Items from a data source:
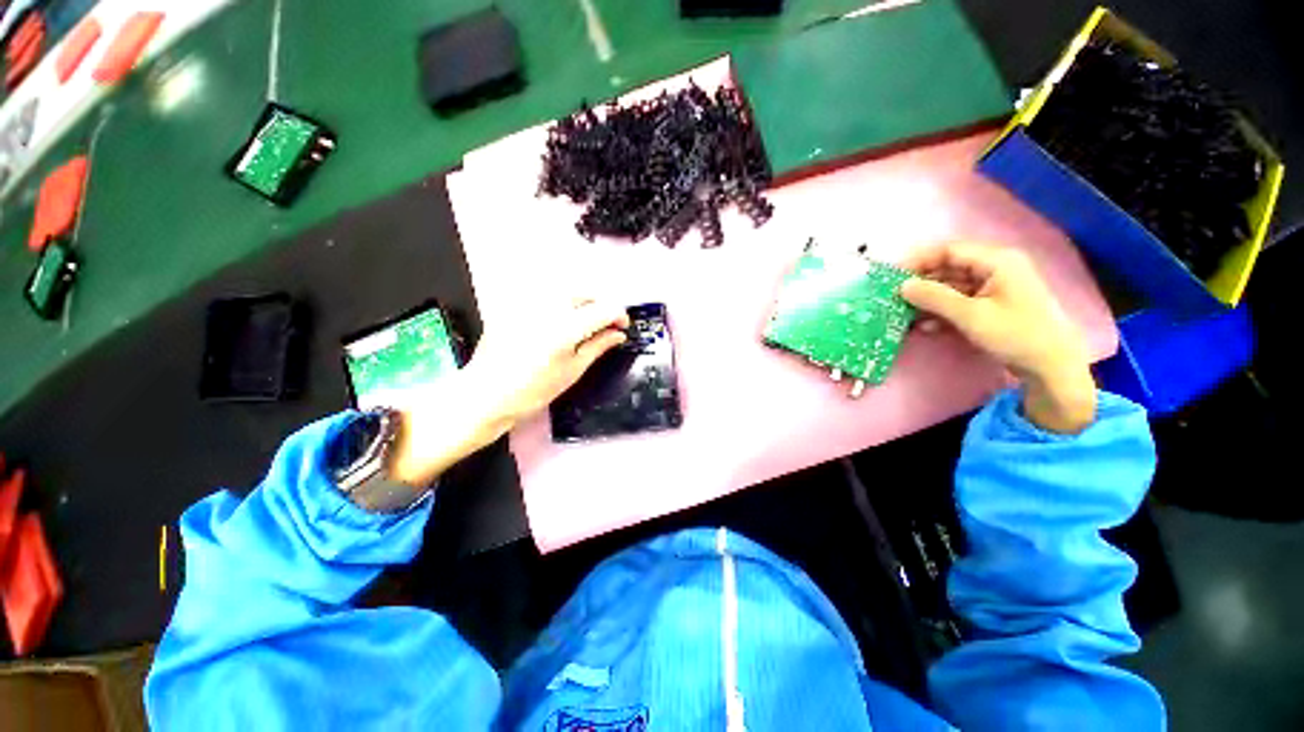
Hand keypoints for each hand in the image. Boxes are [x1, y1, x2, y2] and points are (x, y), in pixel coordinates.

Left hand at [388, 300, 629, 485]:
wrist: (486, 394)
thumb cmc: (532, 391)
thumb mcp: (572, 371)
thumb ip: (598, 346)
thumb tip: (618, 334)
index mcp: (565, 329)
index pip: (604, 309)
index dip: (619, 315)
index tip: (622, 326)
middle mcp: (547, 307)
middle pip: (586, 292)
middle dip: (601, 305)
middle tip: (605, 325)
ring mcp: (528, 302)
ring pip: (567, 289)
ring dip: (583, 301)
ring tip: (585, 322)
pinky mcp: (515, 303)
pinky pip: (546, 294)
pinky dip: (561, 303)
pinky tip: (559, 320)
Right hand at [899, 243, 1095, 433]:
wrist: (1052, 367)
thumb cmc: (1016, 335)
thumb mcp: (971, 316)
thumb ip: (934, 298)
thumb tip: (902, 286)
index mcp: (997, 261)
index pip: (949, 251)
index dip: (918, 260)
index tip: (891, 276)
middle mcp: (995, 268)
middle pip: (948, 268)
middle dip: (920, 283)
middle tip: (893, 298)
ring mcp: (994, 288)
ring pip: (951, 287)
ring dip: (928, 300)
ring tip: (903, 314)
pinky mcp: (991, 305)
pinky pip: (959, 302)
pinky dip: (941, 311)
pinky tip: (925, 326)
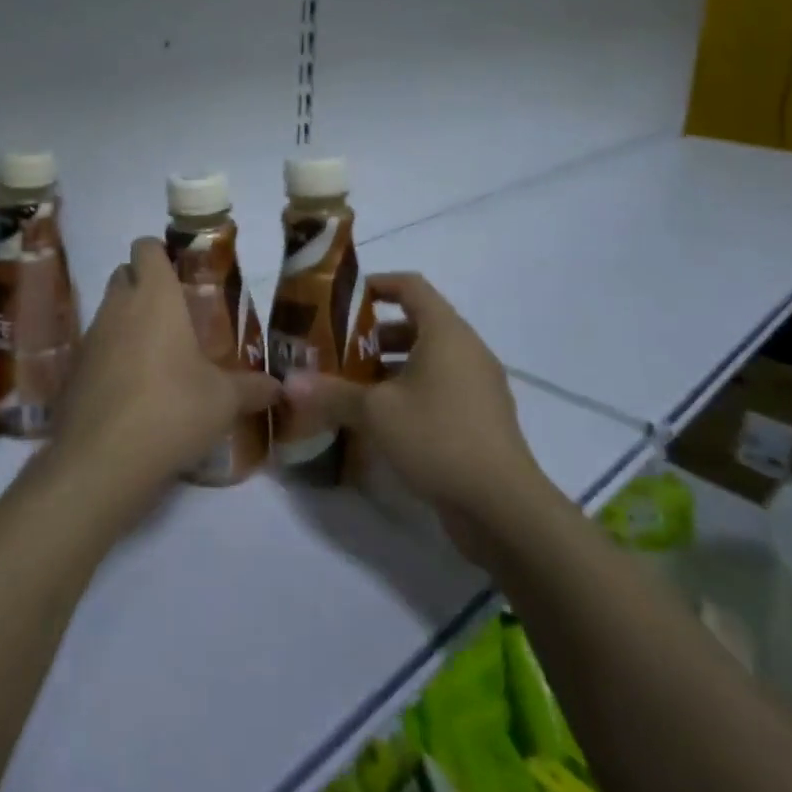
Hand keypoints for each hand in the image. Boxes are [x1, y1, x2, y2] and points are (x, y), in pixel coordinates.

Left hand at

**What to work on**
Transcribe every entry word for word, excluding images.

**Response box**
Hand keypoints for each hand in the image. Boxes are [x1, y1, x2, y2] and points are (x, y), in pixel coordinates.

Left hand at [388, 300, 629, 485]:
wrist: (486, 394)
thumb cmc: (532, 391)
thumb mcp: (572, 371)
thumb ip: (598, 346)
thumb tip: (618, 334)
index mcp: (565, 329)
index pip: (604, 309)
index dip: (619, 315)
index tip: (622, 326)
middle mcp: (547, 307)
middle pip: (586, 292)
middle dip: (601, 305)
middle tip: (605, 325)
ring mcp: (528, 302)
ring pip: (567, 289)
ring dip: (583, 301)
ring tip: (585, 322)
pinky mcp: (515, 303)
pinky pip: (546, 294)
pinky dip: (561, 303)
pinky tip: (559, 320)
Right hand at [899, 243, 1095, 433]:
wrist: (1052, 367)
thumb cmc: (1016, 335)
thumb mcp: (971, 316)
thumb ip: (934, 298)
thumb tip: (902, 286)
index mcp: (997, 261)
index pip: (949, 251)
index dip: (918, 260)
index tip: (891, 276)
middle mcp: (995, 268)
middle pip: (948, 268)
middle dip: (920, 283)
middle tip: (893, 298)
ring mcp: (994, 288)
ring pip: (951, 287)
ring dip: (928, 300)
ring tip: (903, 314)
pinky mcp: (991, 305)
pinky pip: (959, 302)
pinky dip: (941, 311)
pinky tip: (925, 326)
Hand keypoints for each hand in the image. Boxes are [x1, y1, x2, y2] and points are (x, y), in pixel coordinates.

Left hand at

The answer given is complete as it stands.